● **PASSAGE TO READ**
Investment Advisory Agreement
On January 29, 2020, in connection with the Alcentra Acquisition, the Corporation's stockholders approved an Amended and Restated Investment Advisory Agreement, which had been approved by the Board of Directors, including the Independent Directors, on October 2, 2019 (the “Prior Advisory Agreement”). At a special meeting of stockholders of the Corporation held on December 17, 2020, the Corporation's stockholders approved a new investment advisory agreement between the Corporation and the Advisor upon the closing of acquisition of a majority indirect ownership interest in the Advisor by Sun Life Financial Inc., which occurred on January 5, 2021 (the “New Advisory Agreement”). The terms of the Prior Advisory Agreement and the New Advisory Agreement generally are the same except for the dates and initial terms thereof. As such, references to the “Advisory Agreement” below reflect the terms of the Prior Advisory Agreement and New Advisory Agreement, as applicable.

● **RECORDS SUPPLIED**
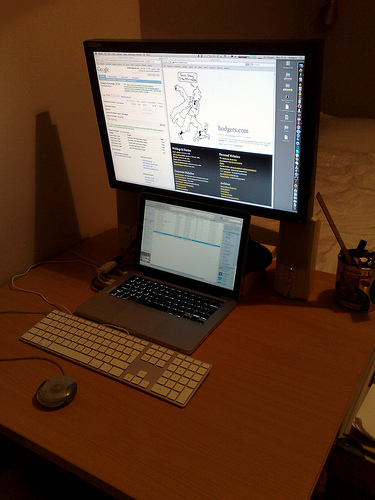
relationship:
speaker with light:
[272, 217, 326, 249] [277, 252, 298, 277]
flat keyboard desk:
[29, 298, 224, 434] [242, 348, 294, 419]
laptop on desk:
[124, 188, 255, 358] [242, 348, 294, 419]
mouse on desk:
[20, 356, 108, 430] [242, 348, 294, 419]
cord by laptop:
[16, 257, 59, 313] [124, 188, 255, 358]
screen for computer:
[64, 47, 309, 212] [124, 188, 255, 358]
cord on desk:
[16, 257, 59, 313] [242, 348, 294, 419]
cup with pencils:
[339, 259, 374, 304] [325, 220, 374, 263]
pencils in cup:
[316, 192, 354, 265] [339, 259, 374, 304]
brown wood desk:
[244, 330, 271, 351] [242, 348, 294, 419]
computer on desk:
[62, 36, 277, 297] [242, 348, 294, 419]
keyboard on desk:
[37, 312, 205, 400] [242, 348, 294, 419]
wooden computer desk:
[261, 326, 305, 346] [242, 348, 294, 419]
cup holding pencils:
[339, 259, 374, 304] [325, 220, 374, 263]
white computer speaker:
[128, 80, 165, 96] [272, 217, 326, 249]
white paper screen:
[128, 80, 165, 96] [64, 47, 309, 212]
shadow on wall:
[32, 134, 74, 190] [21, 32, 56, 55]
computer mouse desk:
[62, 36, 277, 297] [242, 348, 294, 419]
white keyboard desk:
[128, 80, 165, 96] [242, 348, 294, 419]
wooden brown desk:
[261, 326, 305, 346] [242, 348, 294, 419]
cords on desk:
[16, 257, 59, 313] [242, 348, 294, 419]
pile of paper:
[336, 397, 374, 454] [129, 82, 165, 119]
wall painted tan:
[21, 32, 56, 55] [19, 19, 83, 37]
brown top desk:
[244, 330, 271, 351] [242, 348, 294, 419]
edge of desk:
[17, 454, 114, 483] [242, 348, 294, 419]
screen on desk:
[64, 47, 309, 212] [242, 348, 294, 419]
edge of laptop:
[17, 454, 114, 483] [124, 188, 255, 358]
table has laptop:
[37, 416, 170, 491] [124, 188, 255, 358]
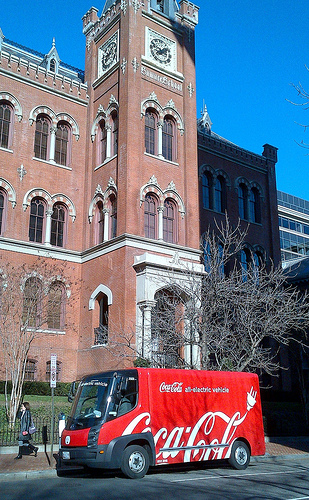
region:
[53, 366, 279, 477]
a van on the side of street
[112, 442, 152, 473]
front tire on van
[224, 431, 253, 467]
rear tire on van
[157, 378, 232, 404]
lettering on the van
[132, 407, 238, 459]
larger lettering on the van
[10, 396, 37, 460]
woman walking on sidewalk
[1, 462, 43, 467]
sidewalk for pedestrians to walk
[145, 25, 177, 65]
clock on side of tower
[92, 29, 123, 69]
clock on opposite side of tower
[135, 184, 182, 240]
arched windows on building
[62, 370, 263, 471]
a red van parked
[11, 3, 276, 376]
a red brick building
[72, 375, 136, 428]
the window of a van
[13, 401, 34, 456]
a woman walking on a side walk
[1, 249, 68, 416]
a bare tree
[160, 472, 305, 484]
a white strip on a road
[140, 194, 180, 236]
windows in the building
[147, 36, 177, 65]
a clock on the building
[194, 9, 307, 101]
a clear blue sky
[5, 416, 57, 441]
a iron fence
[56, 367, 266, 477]
the red van parked on the road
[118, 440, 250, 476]
the wheels on the bus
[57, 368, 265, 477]
the red paint on the van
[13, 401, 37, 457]
the woman walking on the sidewalk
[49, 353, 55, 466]
the pole and sign next to the van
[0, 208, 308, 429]
the bare trees in front of the building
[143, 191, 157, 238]
the window on the building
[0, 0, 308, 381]
the buildings behind the parked van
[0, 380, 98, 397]
the hedge bushes in front of the buiding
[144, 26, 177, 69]
the clock on the tower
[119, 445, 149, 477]
A front wheel on a van.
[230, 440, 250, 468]
A rear wheel of a van.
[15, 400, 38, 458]
A person on a sidewalk.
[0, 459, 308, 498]
A paved road.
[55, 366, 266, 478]
A red vehicle on a road.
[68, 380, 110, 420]
A front window on a vehicle.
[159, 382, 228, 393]
A sign on the body of a vehicle.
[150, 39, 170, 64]
A clock on a building.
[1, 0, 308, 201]
A blue sunny sky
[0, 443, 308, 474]
A sidewalk.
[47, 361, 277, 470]
a coca cola truck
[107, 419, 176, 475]
the front wheel of a truck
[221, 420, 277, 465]
the black wheel of a truck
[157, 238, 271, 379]
a tree with no leaves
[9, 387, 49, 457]
a woman walking down the street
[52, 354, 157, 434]
the windshield on a truck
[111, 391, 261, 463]
big coca cola letters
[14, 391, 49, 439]
a woman with a grey jacket on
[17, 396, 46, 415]
the head of a woman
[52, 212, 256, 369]
a big building in the back ground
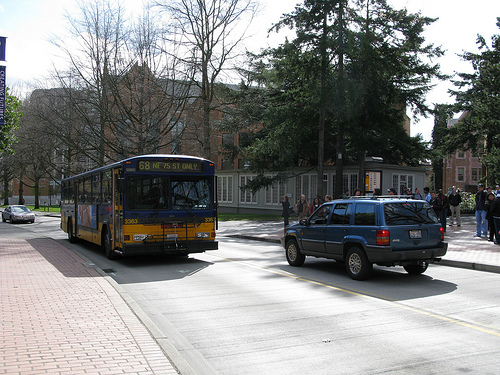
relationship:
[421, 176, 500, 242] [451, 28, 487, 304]
people on side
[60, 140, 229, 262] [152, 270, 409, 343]
bus on road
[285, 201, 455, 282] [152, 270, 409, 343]
car on road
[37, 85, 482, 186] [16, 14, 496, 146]
buildings in background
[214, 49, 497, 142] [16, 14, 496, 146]
trees in background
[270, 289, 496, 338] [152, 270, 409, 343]
markings in road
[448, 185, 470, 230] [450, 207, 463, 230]
guy in trousers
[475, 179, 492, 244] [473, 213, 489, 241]
guy in jeans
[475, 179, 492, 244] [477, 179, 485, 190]
guy wearing cap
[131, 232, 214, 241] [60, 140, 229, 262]
headlights on bus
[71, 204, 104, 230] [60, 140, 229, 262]
sign on bus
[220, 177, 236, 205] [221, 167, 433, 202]
windows on building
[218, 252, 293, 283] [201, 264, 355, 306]
shadow on ground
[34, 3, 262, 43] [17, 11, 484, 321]
sunny in picture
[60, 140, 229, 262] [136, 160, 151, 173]
bus has number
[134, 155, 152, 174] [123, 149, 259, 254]
65 in front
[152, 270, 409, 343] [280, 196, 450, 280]
road has car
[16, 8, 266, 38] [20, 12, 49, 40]
sky has clouds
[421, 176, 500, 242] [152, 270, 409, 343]
people by road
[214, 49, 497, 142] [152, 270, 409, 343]
trees on road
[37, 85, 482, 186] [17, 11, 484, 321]
buildings in picture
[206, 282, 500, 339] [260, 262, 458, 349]
street has lanes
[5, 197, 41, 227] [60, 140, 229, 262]
car behind bus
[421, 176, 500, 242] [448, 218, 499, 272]
people on sidewalk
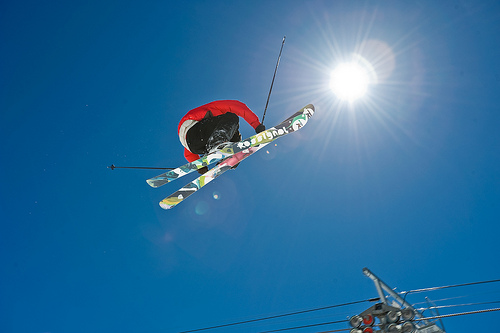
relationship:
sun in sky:
[267, 1, 444, 166] [2, 3, 497, 331]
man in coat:
[177, 99, 265, 175] [177, 99, 262, 162]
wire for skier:
[182, 276, 498, 331] [106, 35, 317, 214]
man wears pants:
[177, 99, 265, 175] [185, 110, 241, 153]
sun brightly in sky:
[267, 1, 444, 166] [32, 11, 470, 319]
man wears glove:
[177, 99, 265, 175] [256, 119, 271, 133]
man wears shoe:
[177, 99, 265, 175] [207, 127, 230, 147]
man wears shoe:
[177, 99, 265, 175] [227, 157, 243, 170]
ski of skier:
[146, 115, 308, 185] [163, 94, 264, 160]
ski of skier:
[159, 159, 244, 209] [163, 94, 264, 160]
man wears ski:
[177, 99, 265, 175] [158, 103, 315, 210]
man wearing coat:
[162, 86, 265, 139] [164, 93, 265, 147]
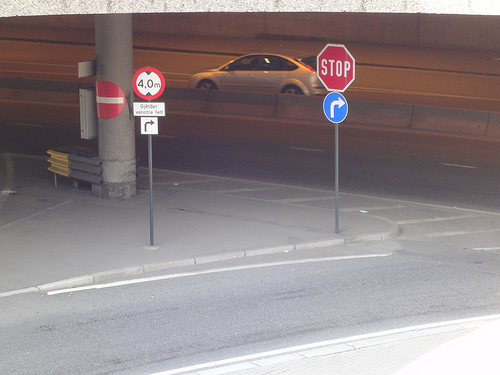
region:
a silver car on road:
[167, 44, 328, 112]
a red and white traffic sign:
[130, 62, 170, 102]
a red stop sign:
[315, 41, 362, 91]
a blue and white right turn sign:
[321, 87, 359, 134]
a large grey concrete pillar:
[91, 18, 135, 209]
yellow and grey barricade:
[35, 145, 107, 196]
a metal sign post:
[327, 125, 351, 236]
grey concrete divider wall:
[167, 88, 317, 129]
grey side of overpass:
[91, 1, 498, 12]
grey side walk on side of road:
[154, 324, 495, 374]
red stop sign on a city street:
[318, 43, 356, 90]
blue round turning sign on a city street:
[322, 91, 347, 124]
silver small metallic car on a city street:
[190, 51, 325, 98]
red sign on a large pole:
[94, 79, 124, 116]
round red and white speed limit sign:
[130, 68, 165, 101]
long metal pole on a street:
[145, 134, 155, 247]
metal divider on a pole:
[45, 149, 105, 194]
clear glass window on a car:
[221, 54, 298, 70]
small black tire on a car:
[194, 80, 216, 92]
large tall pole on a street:
[91, 11, 138, 198]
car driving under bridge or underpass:
[27, 35, 416, 227]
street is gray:
[117, 282, 299, 332]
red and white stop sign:
[315, 39, 355, 93]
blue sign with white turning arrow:
[313, 91, 354, 124]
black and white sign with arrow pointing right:
[138, 113, 161, 135]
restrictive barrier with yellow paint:
[35, 138, 103, 192]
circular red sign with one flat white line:
[88, 70, 131, 133]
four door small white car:
[188, 48, 319, 98]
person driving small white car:
[218, 45, 270, 78]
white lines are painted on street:
[46, 253, 397, 294]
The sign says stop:
[321, 51, 362, 96]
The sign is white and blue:
[317, 89, 355, 125]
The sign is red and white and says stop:
[309, 40, 361, 94]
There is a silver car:
[181, 43, 350, 111]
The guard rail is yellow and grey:
[43, 136, 105, 197]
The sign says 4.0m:
[129, 63, 167, 105]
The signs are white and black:
[128, 98, 176, 143]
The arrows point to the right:
[129, 92, 377, 162]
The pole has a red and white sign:
[86, 15, 154, 216]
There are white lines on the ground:
[155, 126, 499, 323]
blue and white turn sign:
[315, 88, 357, 127]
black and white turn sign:
[134, 115, 163, 138]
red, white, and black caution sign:
[131, 65, 172, 102]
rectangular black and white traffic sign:
[126, 97, 174, 118]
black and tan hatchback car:
[177, 43, 329, 113]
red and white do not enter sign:
[90, 75, 127, 124]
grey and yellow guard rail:
[41, 143, 108, 200]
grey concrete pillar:
[92, 12, 144, 193]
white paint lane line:
[427, 148, 485, 181]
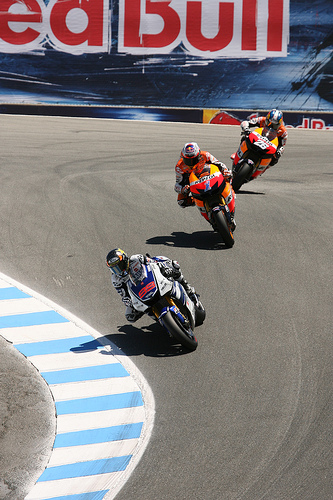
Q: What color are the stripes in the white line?
A: Blue.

● **PROBLEM 1**
The passage on the investment advisory agreement says that "Advisory Agreement" can refer to either the Prior Advisory Agreement or the New Advisory Agreement. In one to three sentences, explain why.
● **PROBLEM 2**
According to the passage on the investment advisory agreement, when did Sun Life Financial Inc.'s acquisition of a majority indirect ownership interest in the Advisor close?

● **WRITTEN SOLUTION 1**
The text says that the terms of the Prior Advisory Agreement and the New Advisory Agreement are generally the same, apart from their dates and initial terms. For that reason, "Advisory Agreement" refers to the terms of either agreement, as applicable.

● **WRITTEN SOLUTION 2**
January 5, 2021.